Bivouac à Bonneval-Sur-Arc

C’est avec le sourire que je me réveille ce matin, je vais enfin pouvoir faire sécher mes affaires et ma tente. Lorsque l’on est en autonomie, ça fait partie des choses qui peuvent nous mettre de bonne humeur. Pour fêter ça, je prends un bon café et quelques viennoiseries dans ce beau village. Sur les conseils de la gérante, je décide de prendre une variante du GR5 qui s’est avérée extrêmement dangereuse.
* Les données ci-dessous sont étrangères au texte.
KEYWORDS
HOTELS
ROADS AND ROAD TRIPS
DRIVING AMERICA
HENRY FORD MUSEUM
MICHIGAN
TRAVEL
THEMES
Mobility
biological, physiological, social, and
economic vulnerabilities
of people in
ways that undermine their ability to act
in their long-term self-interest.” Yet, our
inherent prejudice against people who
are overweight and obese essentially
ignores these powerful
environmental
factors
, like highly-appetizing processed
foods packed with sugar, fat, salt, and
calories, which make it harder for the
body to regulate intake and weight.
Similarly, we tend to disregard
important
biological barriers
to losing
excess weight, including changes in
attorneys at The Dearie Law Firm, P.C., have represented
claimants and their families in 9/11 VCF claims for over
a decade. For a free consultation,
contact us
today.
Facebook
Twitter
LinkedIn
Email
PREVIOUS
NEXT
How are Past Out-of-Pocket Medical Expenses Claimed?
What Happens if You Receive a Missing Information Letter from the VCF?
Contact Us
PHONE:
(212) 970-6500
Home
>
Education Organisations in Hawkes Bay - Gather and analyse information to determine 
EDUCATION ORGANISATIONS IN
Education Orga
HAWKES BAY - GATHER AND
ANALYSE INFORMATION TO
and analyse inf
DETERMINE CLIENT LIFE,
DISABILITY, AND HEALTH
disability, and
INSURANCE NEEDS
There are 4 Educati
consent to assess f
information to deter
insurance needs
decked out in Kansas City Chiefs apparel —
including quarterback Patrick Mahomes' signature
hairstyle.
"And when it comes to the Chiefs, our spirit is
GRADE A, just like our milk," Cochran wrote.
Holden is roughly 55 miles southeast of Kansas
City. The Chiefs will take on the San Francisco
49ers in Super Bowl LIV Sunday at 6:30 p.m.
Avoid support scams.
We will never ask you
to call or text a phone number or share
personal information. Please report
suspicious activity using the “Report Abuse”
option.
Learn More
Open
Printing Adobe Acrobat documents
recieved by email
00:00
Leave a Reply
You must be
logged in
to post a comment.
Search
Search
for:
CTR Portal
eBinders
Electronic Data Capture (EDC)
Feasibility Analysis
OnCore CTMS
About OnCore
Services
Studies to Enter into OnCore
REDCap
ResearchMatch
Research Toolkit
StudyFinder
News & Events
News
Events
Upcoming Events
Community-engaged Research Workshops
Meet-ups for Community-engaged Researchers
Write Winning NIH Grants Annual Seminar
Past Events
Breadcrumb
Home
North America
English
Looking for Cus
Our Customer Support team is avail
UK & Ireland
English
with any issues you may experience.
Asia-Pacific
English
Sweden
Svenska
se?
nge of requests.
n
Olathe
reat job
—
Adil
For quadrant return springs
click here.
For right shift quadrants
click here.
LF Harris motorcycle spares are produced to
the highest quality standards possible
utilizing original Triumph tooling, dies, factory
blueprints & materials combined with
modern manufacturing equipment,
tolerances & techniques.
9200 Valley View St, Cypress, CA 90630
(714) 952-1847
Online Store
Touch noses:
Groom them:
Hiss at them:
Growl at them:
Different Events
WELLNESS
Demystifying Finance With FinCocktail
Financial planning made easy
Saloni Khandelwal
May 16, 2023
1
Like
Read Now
Je me retrouve complètement bloqué sur une paroi à 80° avec le sac de 12 kilos sur le dos. Je prends plus d’1h30 pour essayer de monter puis de rebrousser chemin. Surtout, ne prenez plus cette variante qui, comme on me l’a confirmé plus tard, n’est plus du tout praticable même par les habitants de Bonneval (témoignage d’un berger du village). Après donc avoir perdu près de 2h/2h30, et un bâton que je n’ai pas pu récupérer, je prends la décision de continuer par le chemin du bonheur (GR5E) jusqu’à Lansvillard en passant par Bessans où la fête du village bat son plein. Une longue route forestière relie Bessans à Lansvillard, une route très fréquentée par les VTT électriques.

De Lansvillard, je marche jusqu’au refuge du Cuchet, non gardé. La montée est quand même relativement pénible en fin de journée, le terrain est roulant mais la pente, elle, demeure tout le long exigeante et les mollets commencent à fatiguer. Je partage quelques mots avec des randonneurs qui y dorment et je m’installe à proximité avec ma tente après avoir fait un brin de toilette dans une source proche du refuge. Le coucher de soleil est magnifique et termine cette journée en beauté.